JOHANNESBURG (miningweekly.com) – British Columbia-based mineral exploration and development company Amarc Resources on Tuesday announced that it had finalised a definitive agreement with TSX-listed diversified miner Thompson Creek Metals Company to advance the IKE porphyry copper discovery in south-central British Columbia.
Under the agreement, Thompson Creek had the option to acquire an up to 50% interest in the IKE project through a staged investment process.
Thompson Creek had the option to acquire an initial 30% interest through staged investments totalling $15-million on or before December 31, 2019, of which $3-million was paid in 2015.

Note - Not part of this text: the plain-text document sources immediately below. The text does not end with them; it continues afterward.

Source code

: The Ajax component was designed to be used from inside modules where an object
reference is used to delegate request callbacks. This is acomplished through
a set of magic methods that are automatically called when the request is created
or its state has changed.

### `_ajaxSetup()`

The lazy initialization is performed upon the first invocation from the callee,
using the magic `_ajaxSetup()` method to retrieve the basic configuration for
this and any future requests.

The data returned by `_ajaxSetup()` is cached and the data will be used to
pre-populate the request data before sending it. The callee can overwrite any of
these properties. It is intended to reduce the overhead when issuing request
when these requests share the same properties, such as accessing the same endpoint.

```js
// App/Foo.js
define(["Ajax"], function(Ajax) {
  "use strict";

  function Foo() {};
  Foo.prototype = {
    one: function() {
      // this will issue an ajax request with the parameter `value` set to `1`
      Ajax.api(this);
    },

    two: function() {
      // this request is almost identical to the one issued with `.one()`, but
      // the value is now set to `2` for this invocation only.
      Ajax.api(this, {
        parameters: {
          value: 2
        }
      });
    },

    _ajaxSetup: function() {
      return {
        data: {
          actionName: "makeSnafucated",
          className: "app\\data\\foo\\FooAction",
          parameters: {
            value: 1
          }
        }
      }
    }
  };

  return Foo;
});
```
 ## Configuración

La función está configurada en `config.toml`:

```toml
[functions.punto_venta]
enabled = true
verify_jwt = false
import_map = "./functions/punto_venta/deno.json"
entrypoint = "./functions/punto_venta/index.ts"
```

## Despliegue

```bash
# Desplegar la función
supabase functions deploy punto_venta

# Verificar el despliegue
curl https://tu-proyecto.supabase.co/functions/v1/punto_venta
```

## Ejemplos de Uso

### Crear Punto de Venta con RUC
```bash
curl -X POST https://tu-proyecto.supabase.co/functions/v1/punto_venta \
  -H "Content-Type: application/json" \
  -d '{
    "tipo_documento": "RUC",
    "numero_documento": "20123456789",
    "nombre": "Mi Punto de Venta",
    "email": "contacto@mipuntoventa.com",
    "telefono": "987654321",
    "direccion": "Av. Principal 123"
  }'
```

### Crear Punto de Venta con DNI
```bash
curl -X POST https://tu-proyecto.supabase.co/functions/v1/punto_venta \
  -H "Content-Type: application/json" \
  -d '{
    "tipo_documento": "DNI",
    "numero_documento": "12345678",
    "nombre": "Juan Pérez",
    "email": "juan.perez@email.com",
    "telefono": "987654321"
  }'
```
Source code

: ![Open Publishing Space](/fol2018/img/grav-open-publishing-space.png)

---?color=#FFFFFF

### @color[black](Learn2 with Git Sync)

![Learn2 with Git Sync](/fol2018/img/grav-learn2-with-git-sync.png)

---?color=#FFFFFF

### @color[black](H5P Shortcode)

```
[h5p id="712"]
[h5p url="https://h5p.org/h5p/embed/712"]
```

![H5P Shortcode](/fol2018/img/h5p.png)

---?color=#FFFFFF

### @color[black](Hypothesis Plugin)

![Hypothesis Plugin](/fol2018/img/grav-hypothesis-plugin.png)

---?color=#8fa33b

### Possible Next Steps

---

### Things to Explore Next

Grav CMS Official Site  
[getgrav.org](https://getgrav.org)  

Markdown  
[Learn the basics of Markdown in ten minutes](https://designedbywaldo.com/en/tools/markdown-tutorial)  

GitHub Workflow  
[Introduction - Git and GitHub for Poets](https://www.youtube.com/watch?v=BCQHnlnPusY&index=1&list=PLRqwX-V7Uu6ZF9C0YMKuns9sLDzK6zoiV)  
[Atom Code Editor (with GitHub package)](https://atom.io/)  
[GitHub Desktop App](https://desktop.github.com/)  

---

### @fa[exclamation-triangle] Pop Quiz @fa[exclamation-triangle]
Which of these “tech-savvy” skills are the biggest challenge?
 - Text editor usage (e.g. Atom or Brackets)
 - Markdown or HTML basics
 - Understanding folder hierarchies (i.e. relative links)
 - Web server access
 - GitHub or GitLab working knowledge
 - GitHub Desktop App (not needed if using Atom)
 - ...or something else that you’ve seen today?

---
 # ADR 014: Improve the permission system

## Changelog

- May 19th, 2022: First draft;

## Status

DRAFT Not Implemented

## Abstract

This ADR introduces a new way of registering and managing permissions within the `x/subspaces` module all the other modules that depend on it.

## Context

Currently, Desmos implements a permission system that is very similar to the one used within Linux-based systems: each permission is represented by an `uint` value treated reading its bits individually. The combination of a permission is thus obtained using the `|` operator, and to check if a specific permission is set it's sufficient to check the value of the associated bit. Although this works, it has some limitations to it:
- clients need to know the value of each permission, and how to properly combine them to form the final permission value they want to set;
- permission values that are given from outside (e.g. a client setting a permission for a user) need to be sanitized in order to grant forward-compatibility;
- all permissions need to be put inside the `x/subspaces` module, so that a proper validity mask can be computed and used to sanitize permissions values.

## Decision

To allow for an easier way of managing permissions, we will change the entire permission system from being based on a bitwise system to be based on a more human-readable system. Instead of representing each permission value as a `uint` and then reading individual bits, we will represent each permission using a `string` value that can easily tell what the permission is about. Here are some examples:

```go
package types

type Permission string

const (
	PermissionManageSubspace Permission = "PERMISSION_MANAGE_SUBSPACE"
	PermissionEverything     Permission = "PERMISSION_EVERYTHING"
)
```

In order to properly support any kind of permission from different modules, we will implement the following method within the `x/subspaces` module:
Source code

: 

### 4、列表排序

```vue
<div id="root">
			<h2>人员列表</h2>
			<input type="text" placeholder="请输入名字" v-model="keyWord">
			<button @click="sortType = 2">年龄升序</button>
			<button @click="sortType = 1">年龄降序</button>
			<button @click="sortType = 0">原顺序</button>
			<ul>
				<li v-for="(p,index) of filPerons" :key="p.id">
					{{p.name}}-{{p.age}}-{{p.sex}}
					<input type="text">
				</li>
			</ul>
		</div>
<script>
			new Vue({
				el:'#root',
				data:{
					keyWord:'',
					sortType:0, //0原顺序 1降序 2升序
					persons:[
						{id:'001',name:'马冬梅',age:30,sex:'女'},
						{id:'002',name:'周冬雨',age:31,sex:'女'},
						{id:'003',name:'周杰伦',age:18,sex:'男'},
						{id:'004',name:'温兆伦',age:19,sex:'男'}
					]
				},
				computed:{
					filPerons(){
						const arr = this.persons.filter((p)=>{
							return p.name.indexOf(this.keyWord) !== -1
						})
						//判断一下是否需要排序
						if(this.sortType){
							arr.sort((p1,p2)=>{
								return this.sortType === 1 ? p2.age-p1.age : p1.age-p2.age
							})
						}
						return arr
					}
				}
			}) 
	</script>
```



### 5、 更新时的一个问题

For each $5-million of project expenditure funded, Thompson Creek would incrementally earn a 10% ownership interest. Stage 1 option expenditure could be accelerated by Thompson Creek at its discretion. Amarc will be operator during the Stage 1 earn-in period.
If Thompson Creek fully exercised the Stage 1 option, the miner would have a one-time right under a Stage 2 option to elect to earn an additional 20% ownership interest in the IKE project for a total 50% ownership interest. To fulfil its obligations under the Stage 2 option, Thompson Creek would have to fund and complete a feasibility study for the IKE project that could serve as the basis for a decision by an internationally recognised financial institution to finance the development of a mining project.
This feasibility study had to be completed within a two-year period, which could be extended to three years under certain conditions. While completing the feasibility study under the Stage 2 option, Thompson Creek would also be required to meet all other expenditures necessary to maintain and advance the project.
Thompson Creek would become operator of the IKE project upon initiation of the Stage 2 option and would remain operator as long as it held a 50% interest. The parties expected to form a joint venture to further develop the IKE project once Thompson Creek concluded its earn-in period, provided that it had earned at least a 10% interest.
During both the Stage 1 and Stage 2 options, Amarc would retain a 'co-expenditure right', whereby it could fund, at its discretion, additional expenditures on the IKE project.
Thompson Creek could elect to pay its 30% or 50% share of these additional expenditures upon completion of the Stage 1 option and Stage 2 option, failing which its ownership interest would be reduced.
Under the 'co-expenditure right' provision of the agreement, the maximum amount that Amarc could recover from Thompson Creek on completion of the Stage 1 option period was capped at $6-million, or 30% of $20-million. The maximum amount that Amarc could recover from Thompson Creek on completion of the Stage 2 option period was capped at $10 million, or 50% of $20-million.
About IKE
The IKE copper-molybdenum-silver porphyry discovery, together with the surrounding district of highly prospective porphyry copper targets yet to be drill tested, potentially possessed the grades and resources necessary to develop an important mining camp.
The project was located 45 km north-west of Gold Bridge, in south-central British Columbia, near the heartland of the British Columbia’s producing porphyry copper mines.
Assay results from all 18 holes (10 437 m) drilled by Amarc at IKE since 2014, combined with results from geological, geochemical and geophysical surveys completed outwards from the area drilled, indicate the presence of an important porphyry-style copper-molybdenum-silver deposit.
All drill holes had intersected varying amounts of chalcopyrite and molybdenite mineralisation over a broad area measuring 1 200 m east-west by 1 000 m north-south, extending to depths of over 500 m. The deposit remained open to expansion in all lateral directions and to depth.
Grades returned over long continuous drill intercepts continued to compare favourably with the range of copper-equivalent grades at active British Columbia porphyry copper mines.